There are different ways to develop relations between the regional states and the EU countries. In our opinion, the most optimal is to establish closer contacts within the OSCE, of which essentially all the Central Asian and European Union countries are members. With this goal in mind, it would be expedient to hold a forum-dialog under the auspices of the OSCE on the topic “Central Asian and European Union States: Combating Global Threats and Challenges Together. Prospects for Interaction and Cooperation in the 21st Century.”
In the practical vein, cooperation in the EU-regional countries format can also be enhanced through the Central Asian Cooperation Organization (CACO) by holding a CACO-EU forum.
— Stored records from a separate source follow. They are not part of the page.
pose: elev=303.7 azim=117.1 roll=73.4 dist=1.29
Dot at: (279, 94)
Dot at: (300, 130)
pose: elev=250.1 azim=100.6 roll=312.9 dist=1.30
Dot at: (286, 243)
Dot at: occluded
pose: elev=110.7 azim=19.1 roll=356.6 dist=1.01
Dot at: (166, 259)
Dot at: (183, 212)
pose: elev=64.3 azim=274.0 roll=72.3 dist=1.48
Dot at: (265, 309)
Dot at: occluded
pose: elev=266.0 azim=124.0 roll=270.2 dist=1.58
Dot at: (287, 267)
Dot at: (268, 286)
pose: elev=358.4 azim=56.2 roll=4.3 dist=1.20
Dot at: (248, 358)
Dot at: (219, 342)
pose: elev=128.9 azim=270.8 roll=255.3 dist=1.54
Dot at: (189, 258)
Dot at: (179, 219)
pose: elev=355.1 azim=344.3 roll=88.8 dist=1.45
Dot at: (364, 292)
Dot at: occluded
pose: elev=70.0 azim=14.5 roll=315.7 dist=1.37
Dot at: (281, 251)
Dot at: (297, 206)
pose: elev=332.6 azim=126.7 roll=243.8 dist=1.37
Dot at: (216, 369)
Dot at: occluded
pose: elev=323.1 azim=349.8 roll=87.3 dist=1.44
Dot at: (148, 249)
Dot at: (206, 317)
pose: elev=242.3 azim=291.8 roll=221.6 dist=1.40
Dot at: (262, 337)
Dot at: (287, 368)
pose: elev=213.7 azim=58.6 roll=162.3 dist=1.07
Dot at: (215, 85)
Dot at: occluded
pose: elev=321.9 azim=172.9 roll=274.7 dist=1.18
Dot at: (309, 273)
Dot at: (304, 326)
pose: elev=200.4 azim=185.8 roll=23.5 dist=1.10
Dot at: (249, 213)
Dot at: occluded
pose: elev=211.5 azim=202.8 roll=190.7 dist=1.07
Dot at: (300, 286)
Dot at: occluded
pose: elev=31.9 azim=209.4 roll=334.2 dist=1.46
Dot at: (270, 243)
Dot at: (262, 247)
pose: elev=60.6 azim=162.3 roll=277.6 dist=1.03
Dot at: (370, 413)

A broad range of issues, including political, economic, and cultural-humanitarian problems, will make it possible to exchange opinions and draw up practical recommendations for intensifying relations between the countries of the region and the European Union.
1 See: The Partnership and Cooperation Agreement between European Union and the Kyrgyz Republic (PCA) (signed on 9 February, 1995) [http://europa.eu.int/comm/external_relations/].
8 See: Annual Reports of the Kyrgyz Republic Statistical Committee (from 1998 to present), the publication “Socioeconomic Situation in the Kyrgyz Republic” (January-December 2002), section “Foreign Sector,” pp. 222-223 [http://nsc.bishkek.su].
9 See: Slovo Kyrgyzstana, 20 July, 1999.
10 See: Slovo Kyrgyzstana, 1 March, 2000.
11 See: Slovo Kyrgyzstana, 28 March, 2003.
12 See: Slovo Kyrgyzstana, 12 May, 2000; 21 June, 2001.
13 See: Vechernii Bishkek, 26 May, 2000.